Yes, I know this solution suffers from the same problems that Haystack, but the "topics" obtained here have better quality and you can always find a better algorithm to do the relation, like testing for more than one "topic" or using only "topics" longer than one word.
Anyway I will put this in my list of pending stuff to test (with a little help of Matt Bowen, of course).
Comments
I think at least we'll need a workflow script that can be attached to any transition event (will work in 2.5 via jensens's DCWorkflow patches in AGX) and a portlet for showing matches. We'll also need to make sure our field is indexed properly, and maybe make a script to run all existing content in small batches per day.
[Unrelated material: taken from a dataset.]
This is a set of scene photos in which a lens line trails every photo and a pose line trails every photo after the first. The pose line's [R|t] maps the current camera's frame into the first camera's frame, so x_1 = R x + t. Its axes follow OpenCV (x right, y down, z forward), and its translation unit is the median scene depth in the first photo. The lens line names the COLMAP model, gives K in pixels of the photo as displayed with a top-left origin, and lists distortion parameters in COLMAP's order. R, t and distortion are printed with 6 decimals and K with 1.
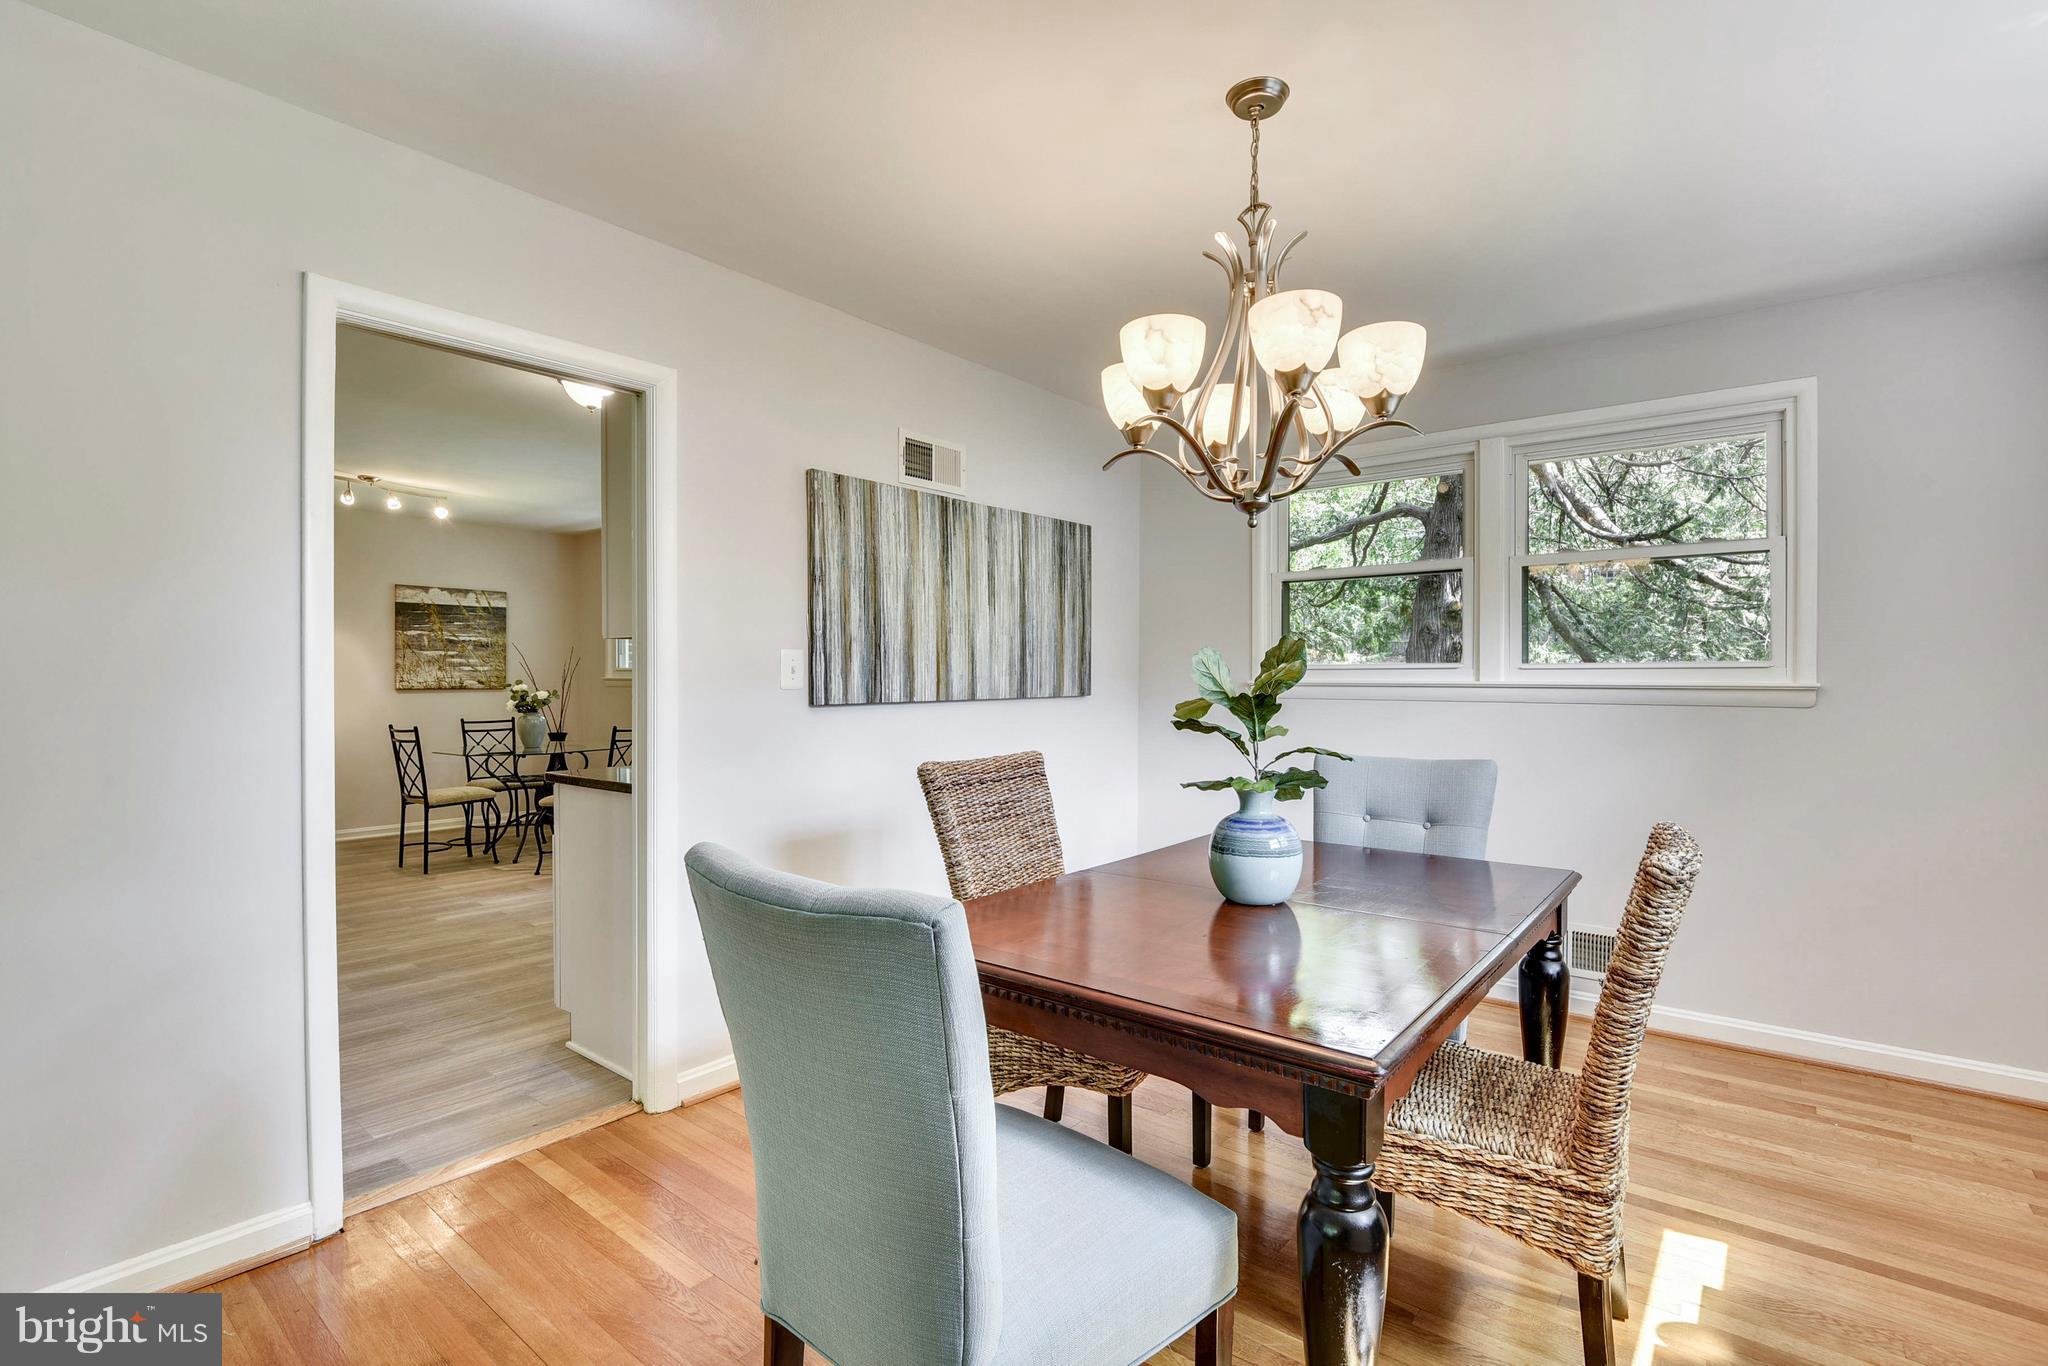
lens RADIAL K [[948.9, 0, 1024.0], [0, 948.9, 683.0], [0, 0, 1]] dist [-0.013907, -0.000628]
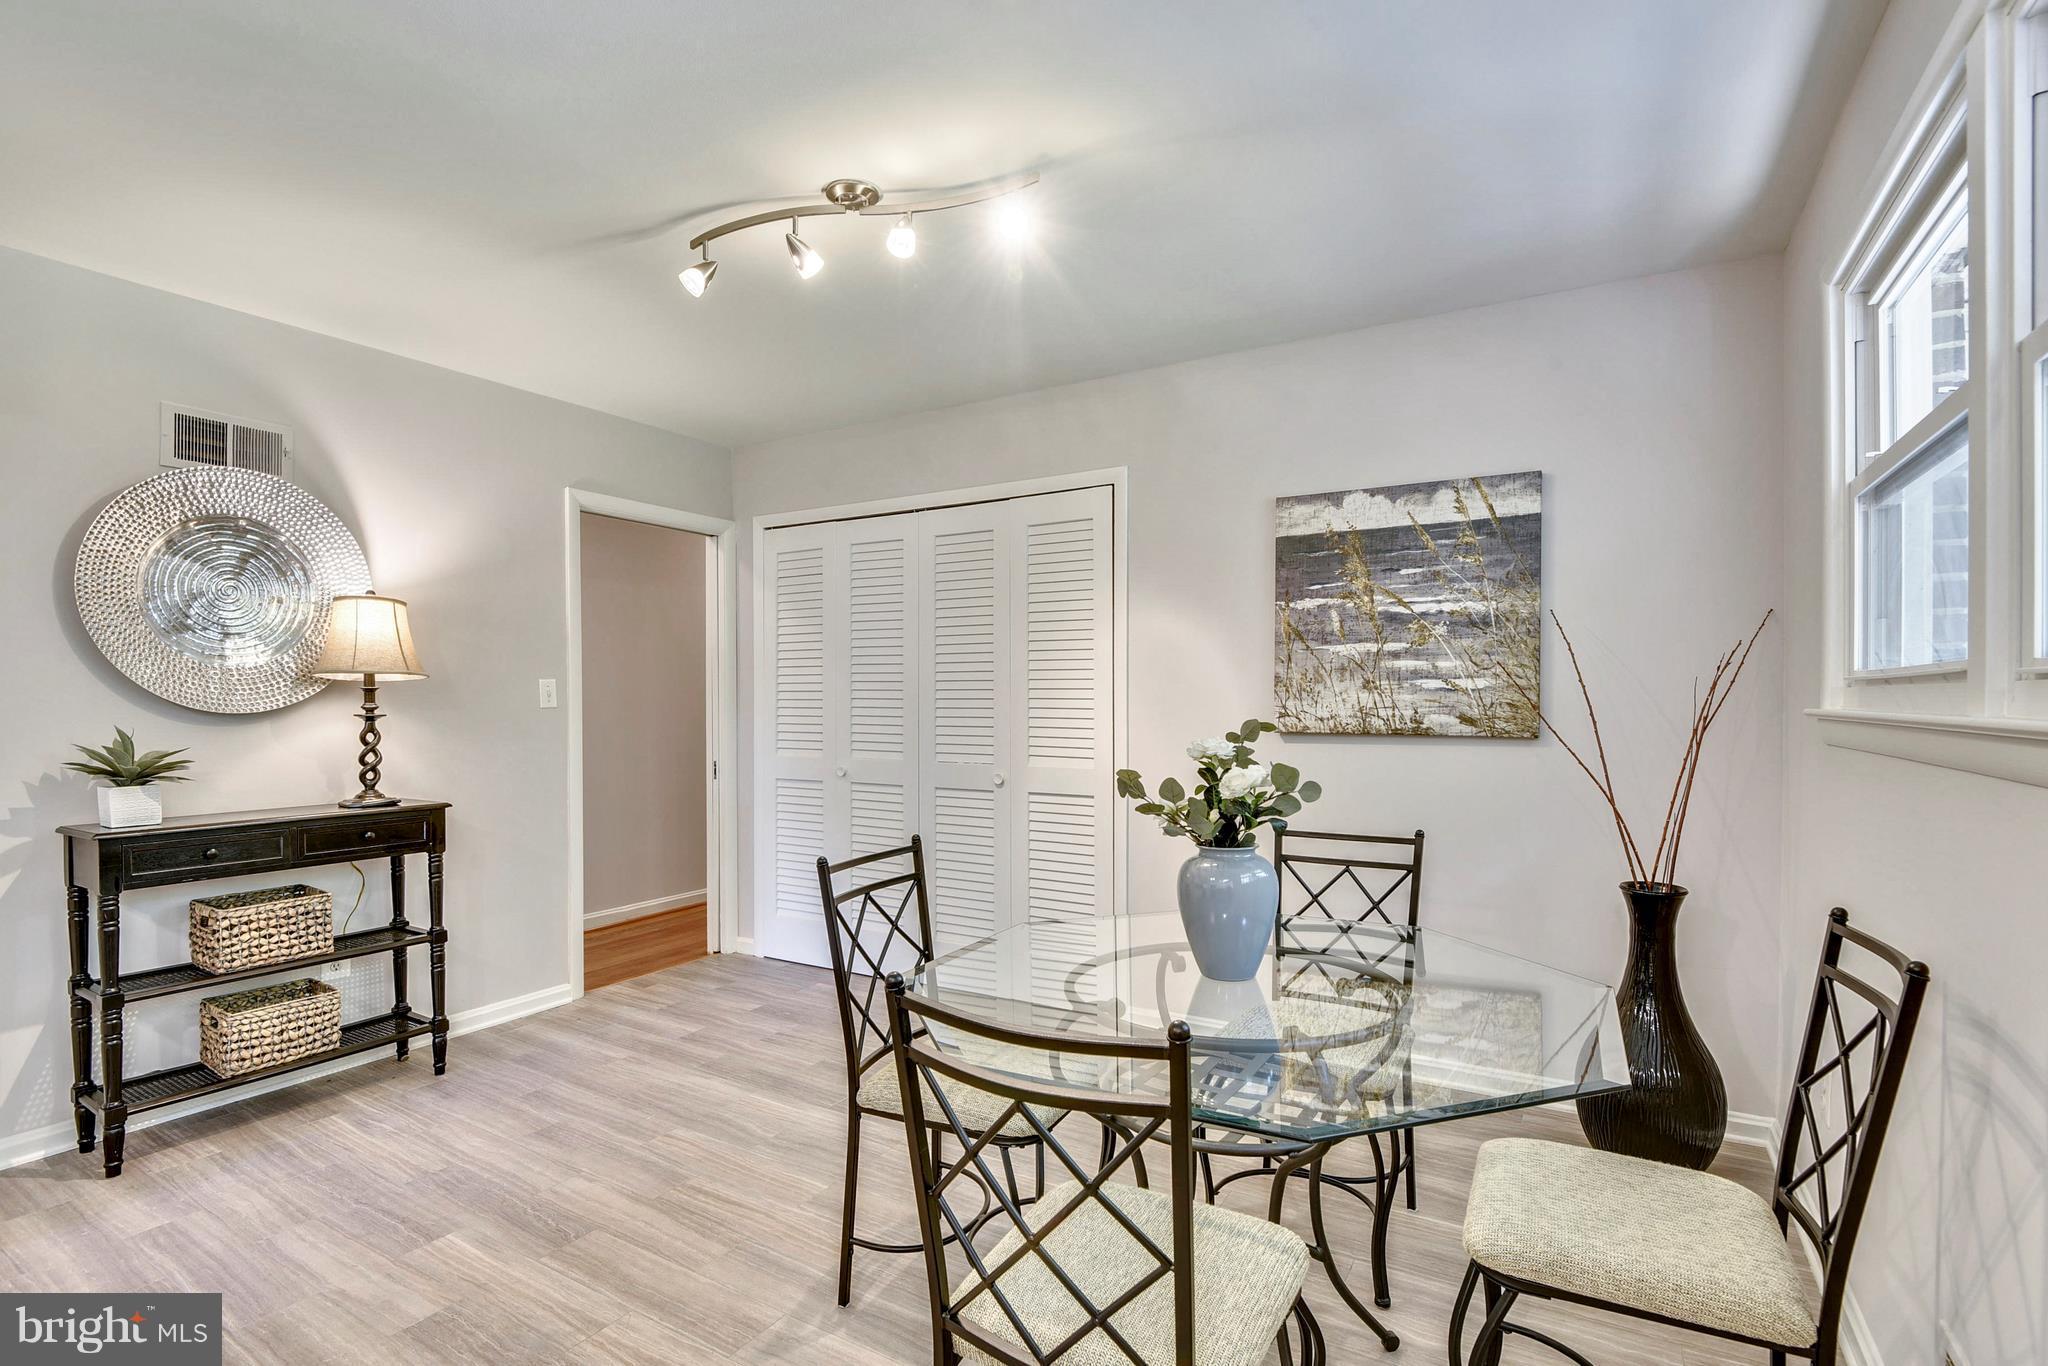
lens RADIAL K [[964.0, 0, 1029.7], [0, 964.0, 701.8], [0, 0, 1]] dist [-0.002680, -0.000470]
pose [[0.160674, 0.001262, -0.987007, -0.224975], [-0.003067, 0.999995, 0.000779, -0.007878], [0.987003, 0.002902, 0.160677, 0.780639]]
I look forward to working with you on this.
For example, I imagine using this in a special field named after some NITF element with an adapter, that's probably not your idea. You want to filter results against a controlled vocabulary, but that's not my case.
I think different taxonomies can coexist on a site. I mean, you can have social bookmarking, controlled vocabularies and term extraction over the same content and use it for different purposes.
Let's talk about this on IRC.
For all the hype of the plone community about their product, the examples in plone.net are not impressive at all. The whole top down approach where an admin gives rights to users and groups instead of it coming out of the community... still no social networks, is shocking.
But not even having good algorithsm to connect CONTENT: the core of Plone is pretty sad.
Very disappointed in all the hype and no delivery. Internet in 2009/2010 requires a hell of a lot more than a portal admin and a bunch of documents thrown on the web.
"Internet in 2009/2010 requires...."
You might want to check the date of this article ;) you are 18 months behind...
Besides, what the author is saying is that there *IS* a solution, and all the required parts do do this are built in to Plone, apart from using an external web service to do the actual summarising. Which is you ask me, is very web 2.0 ;)
In the 18 months since this article was written, there is now another python text summariser which doesn't require Yahoo's web service if you wanted to use that:
http://pypi.python.org/pypi/topia.termextract
-Matt